> [Work task A]
Recast the records as a numbered list, starting with their first line and stopping after the line that contains "C’est avec une grande tristesse que nous vous". Leave out blank lines.

> [Text]
- - - - -
But where do I get the arrowshaft for the tailboom? There are archery shops in most cities, and these shops carry a variety of arrowshafts.   Several types can be used for the Terminator. We have used arrowshafts from two major vendors, Beman and Easton. We use the Beman ICS 500 whenever we can find them - they are lighter and slightly larger in diameter than the Easton arrowshafts (less flex and lower weight). 

Note:  The standard Terminator tail boom, from the front of the wing saddle to the rear tip of the tailboom, is 26.5"-27".  (This is written up this way so that if you choose a different fuselage shape or design it is easy to get the overall tail length correct.)

If you cannot get the Beman, then the Easton ACC 328 or 339 will work (in order of size and weight - the 339 is the heaviest - anything lighter than the 328 is likely way to flexible).  Almost any carbon arrowshaft will do, although the smaller diameter shafts may take some extra work, and may have too much launch flex.  Some are very small diameter - these can be used, but the control wires may need to be run down the outside (CA the sheath in place every couple inches if you opt for this approach).

Create the Fuselage Sides

fusesides.jpg (32219 bytes) Fuselage sides with doublers (click for full-size image)

  1. Cut two fuselage sides from soft 3/32 balsa. Hold the two together and sand so they are exactly the same.
  2. Using the fuselage sides as a pattern, cut out two 1/64 plywood doublers. (these are best cut with household scissors)
  3. Making sure to make a right and left side attach the doublers to the fuselage sides with thick CA.
  4. Attach 3/16 or triangle stock flush with the bottom of both fuselage sides along the full length of the bottom using thin CA
  5. Attach 3/16 or 1/4 triangle stock flush with the top of the front 4" of both fuselage sides, using thin CA.
  6. Attach 1/8" square balsa along edge of wing saddle, using thin CA, stopping where the boom former will be installed.

Assemble Fuselage

sides_former.gif (58769 bytes) Fuselage in alignment jig (click for full-size image)

  1. Cut the center former from 1/8 light ply.
  2. Click here to download an Adobe PDF file showing how to make a very simple jig for aligning the fuselage (5 kB PDF). The braces for the nose former should be 7/8" apart; the braces for the center former should be 1 7/16" apart, and the holder for the rear of the fuselage should be 5/8" wide.
- - - - -
> [Work task B]
In the tailboom and fuselage text, how long is the standard Terminator tail boom from the front of the wing saddle to the rear tip of the tailboom?

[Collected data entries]
- - - - -
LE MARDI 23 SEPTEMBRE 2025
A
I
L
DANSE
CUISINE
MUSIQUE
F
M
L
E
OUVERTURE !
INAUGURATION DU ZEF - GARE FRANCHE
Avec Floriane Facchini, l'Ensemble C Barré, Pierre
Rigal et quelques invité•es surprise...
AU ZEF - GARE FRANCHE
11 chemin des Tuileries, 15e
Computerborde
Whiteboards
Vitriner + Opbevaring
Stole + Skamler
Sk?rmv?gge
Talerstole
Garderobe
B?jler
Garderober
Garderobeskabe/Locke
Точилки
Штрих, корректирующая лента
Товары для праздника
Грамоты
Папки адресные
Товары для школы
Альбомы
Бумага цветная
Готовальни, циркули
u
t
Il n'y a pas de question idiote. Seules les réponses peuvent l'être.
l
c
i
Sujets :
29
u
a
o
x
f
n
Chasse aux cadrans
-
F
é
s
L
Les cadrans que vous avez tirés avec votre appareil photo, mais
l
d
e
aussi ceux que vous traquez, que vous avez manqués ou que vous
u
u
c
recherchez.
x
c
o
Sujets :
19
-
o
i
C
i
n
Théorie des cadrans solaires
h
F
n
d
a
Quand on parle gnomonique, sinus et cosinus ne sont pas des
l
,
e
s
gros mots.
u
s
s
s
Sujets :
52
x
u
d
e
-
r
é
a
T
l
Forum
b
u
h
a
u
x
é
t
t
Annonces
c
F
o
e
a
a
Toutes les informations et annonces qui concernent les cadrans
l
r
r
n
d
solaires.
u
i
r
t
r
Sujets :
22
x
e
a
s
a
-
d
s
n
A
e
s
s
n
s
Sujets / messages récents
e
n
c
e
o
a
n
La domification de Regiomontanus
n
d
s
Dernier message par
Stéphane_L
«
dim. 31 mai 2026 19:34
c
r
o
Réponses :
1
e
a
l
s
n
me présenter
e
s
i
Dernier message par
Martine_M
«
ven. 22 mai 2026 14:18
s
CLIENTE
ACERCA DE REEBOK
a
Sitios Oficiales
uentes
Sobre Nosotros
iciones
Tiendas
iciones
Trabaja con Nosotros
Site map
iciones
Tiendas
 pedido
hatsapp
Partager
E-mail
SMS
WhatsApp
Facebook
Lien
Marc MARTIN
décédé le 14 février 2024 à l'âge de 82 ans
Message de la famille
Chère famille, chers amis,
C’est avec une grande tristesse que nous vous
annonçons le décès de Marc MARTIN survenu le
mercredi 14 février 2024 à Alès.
- - - - -
> [Reply A]
1. LE MARDI 23 SEPTEMBRE 2025
2. A
3. I
4. L
5. DANSE
6. CUISINE
7. MUSIQUE
8. F
9. M
10. L
11. E
12. OUVERTURE !
13. INAUGURATION DU ZEF - GARE FRANCHE
14. Avec Floriane Facchini, l'Ensemble C Barré, Pierre
15. Rigal et quelques invité•es surprise...
16. AU ZEF - GARE FRANCHE
17. 11 chemin des Tuileries, 15e
18. Computerborde
19. Whiteboards
20. Vitriner + Opbevaring
21. Stole + Skamler
22. Sk?rmv?gge
23. Talerstole
24. Garderobe
25. B?jler
26. Garderober
27. Garderobeskabe/Locke
28. Точилки
29. Штрих, корректирующая лента
30. Товары для праздника
31. Грамоты
32. Папки адресные
33. Товары для школы
34. Альбомы
35. Бумага цветная
36. Готовальни, циркули
37. u
38. t
39. Il n'y a pas de question idiote. Seules les réponses peuvent l'être.
40. l
41. c
42. i
43. Sujets :
44. 29
45. u
46. a
47. o
48. x
49. f
50. n
51. Chasse aux cadrans
52. -
53. F
54. é
55. s
56. L
57. Les cadrans que vous avez tirés avec votre appareil photo, mais
58. l
59. d
60. e
61. aussi ceux que vous traquez, que vous avez manqués ou que vous
62. u
63. u
64. c
65. recherchez.
66. x
67. c
68. o
69. Sujets :
70. 19
71. -
72. o
73. i
74. C
75. i
76. n
77. Théorie des cadrans solaires
78. h
79. F
80. n
81. d
82. a
83. Quand on parle gnomonique, sinus et cosinus ne sont pas des
84. l
85. ,
86. e
87. s
88. gros mots.
89. u
90. s
91. s
92. s
93. Sujets :
94. 52
95. x
96. u
97. d
98. e
99. -
100. r
101. é
102. a
103. T
104. l
105. Forum
106. b
107. u
108. h
109. a
110. u
111. x
112. é
113. t
114. t
115. Annonces
116. c
117. F
118. o
119. e
120. a
121. a
122. Toutes les informations et annonces qui concernent les cadrans
123. l
124. r
125. r
126. n
127. d
128. solaires.
129. u
130. i
131. r
132. t
133. r
134. Sujets :
135. 22
136. x
137. e
138. a
139. s
140. a
141. -
142. d
143. s
144. n
145. A
146. e
147. s
148. s
149. n
150. s
151. Sujets / messages récents
152. e
153. n
154. c
155. e
156. o
157. a
158. n
159. La domification de Regiomontanus
160. n
161. d
162. s
163. Dernier message par
164. Stéphane_L
165. «
166. dim. 31 mai 2026 19:34
167. c
168. r
169. o
170. Réponses :
171. 1
172. e
173. a
174. l
175. s
176. n
177. me présenter
178. e
179. s
180. i
181. Dernier message par
182. Martine_M
183. «
184. ven. 22 mai 2026 14:18
185. s
186. CLIENTE
187. ACERCA DE REEBOK
188. a
189. Sitios Oficiales
190. uentes
191. Sobre Nosotros
192. iciones
193. Tiendas
194. iciones
195. Trabaja con Nosotros
196. Site map
197. iciones
198. Tiendas
199.  pedido
200. hatsapp
201. Partager
202. E-mail
203. SMS
204. WhatsApp
205. Facebook
206. Lien
207. Marc MARTIN
208. décédé le 14 février 2024 à l'âge de 82 ans
209. Message de la famille
210. Chère famille, chers amis,
211. C’est avec une grande tristesse que nous vous

> [Reply B]
26.5"-27"